Así, la conjunción de las palabras de la joven con el deseo carnal, lejos de alegrarlo, arranca al Califa de las amarras de la realidad. Crea en él tal expectativa que, al final de las audiencias, lo devuelve a las historias de Scherezade, cuyo epílogo aspira a conocer. Vive una relación cotidiana que, cumplida al pie de la letra, va estableciendo entre ellos el tácito reconocimiento de ser Scherezade la esposa cuya vida él preserva cada mañana, y con quien cumple los rituales del matrimonio.

No le resulta fácil contrariar el designio que trazó después de la traición de la Sultana. Le duele al Califa no respetar la sentencia de muerte que se cierne sobre cada joven, y que tiene como origen una proclama divulgada por todo el reino, cuyo carácter siniestro aterroriza, aún hoy, a los padres de cualquier doncella bajo el riesgo de inmolación pública.

Scherezade fue la primera en interrumpir la serie de las ejecuciones cuando el Califa, reacio a cumplir el precepto de la ley, a pesar de la actitud expectante del verdugo a la entrada de los aposentos, frustraba así al ejecutor siempre a la misma hora, cada vez que se negaba a entregarle la víctima del sacrificio. Imponiéndole una súbita inactividad, que llevaba al verdugo a la desesperación mientras lo hacía pensar si había sido la felicidad conyugal responsable del incumplimiento de la ley que el propio Califa promulgara.

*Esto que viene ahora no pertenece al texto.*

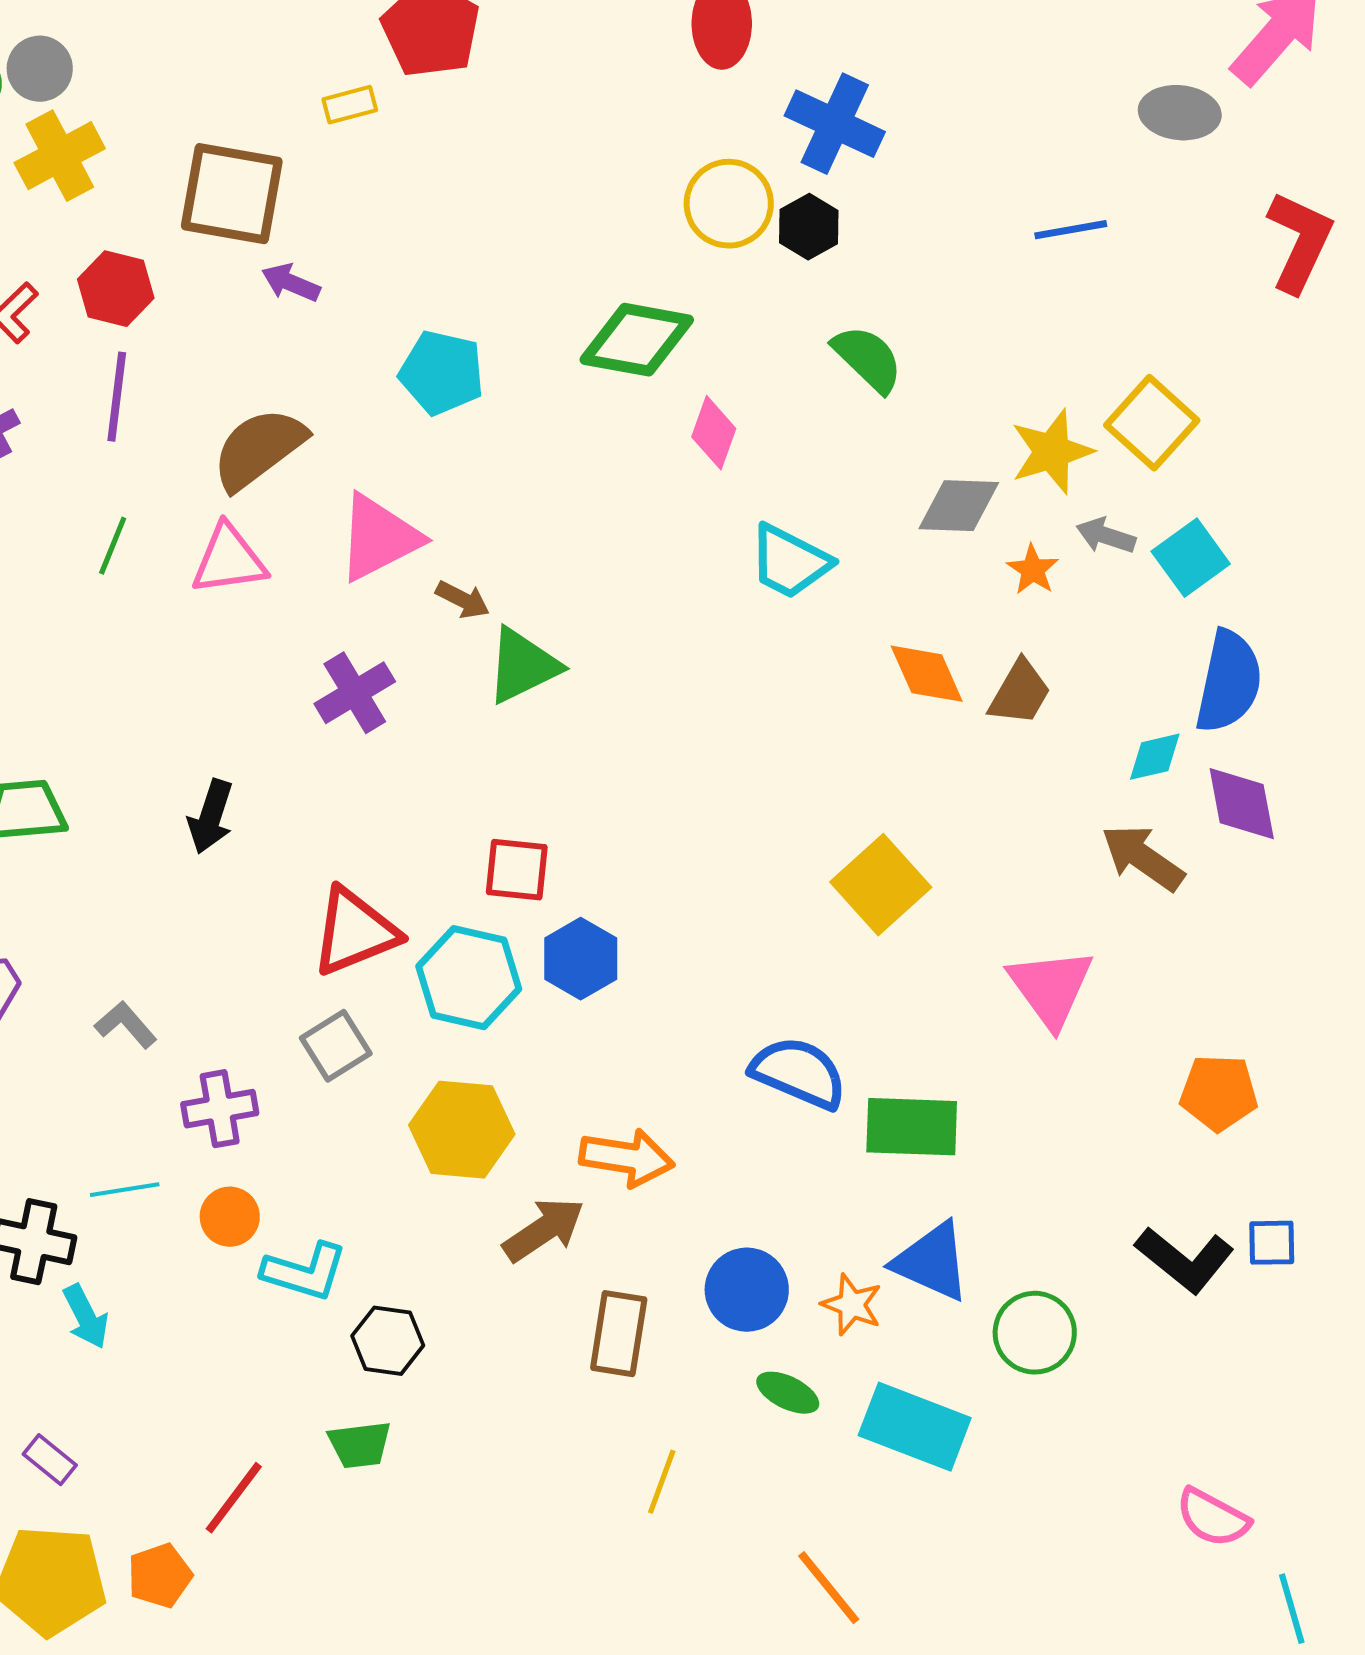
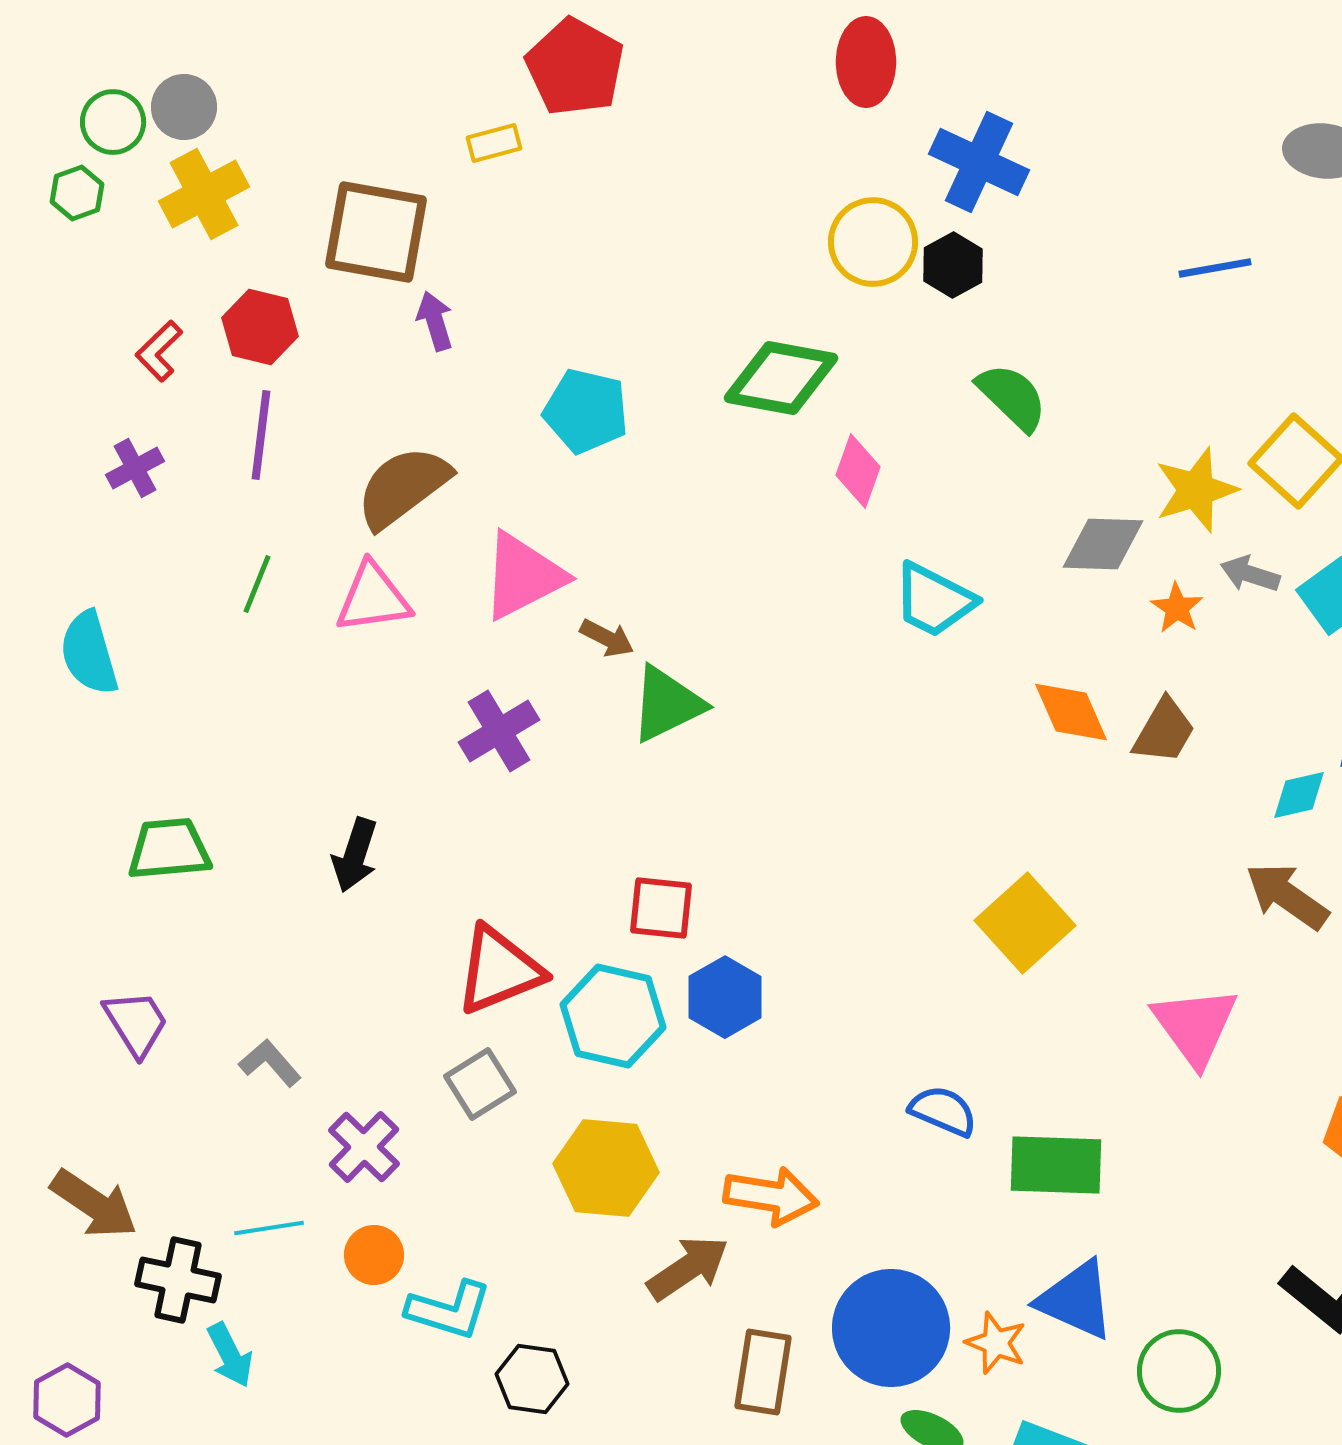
purple arrow: (291, 283) -> (435, 321), turned 50
blue semicircle: (799, 1073) -> (943, 1111), size x0.7
purple cross: (220, 1109) -> (364, 1147), turned -36
blue circle: (747, 1290) -> (891, 1328), size x1.4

También a los acólitos les extrañaba la especie de amor por Scherezade, que hacía al Califa relegar a sus favoritas a más triste suerte. Pues desde la venida de la hija del Visir ya no convocaba a las mujeres al lecho real, motivando que se aventurasen innumerables hipótesis para el hecho, ninguna al fin convincente. No valiendo de nada, frente a su pesado silencio, que insinuasen al Califa la conveniencia de retornar al harén.

Corpulento, de nariz ganchuda, el soberano había cedido a la fascinación de la joven. Prácticamente había abandonado la alforja del poder a cambio de la fantasía. E, igual que cualquier criatura del pueblo, aspiraba a ser otro que no él, usurpar la identidad ajena por medio del ardid de la ilusión. Quizá llenar la propia soledad robando la apariencia de un personaje de Scherezade. Fundir la realidad del reino con las historias de la joven, convencido ahora de que, mediante la fabulación, alargaría la vida.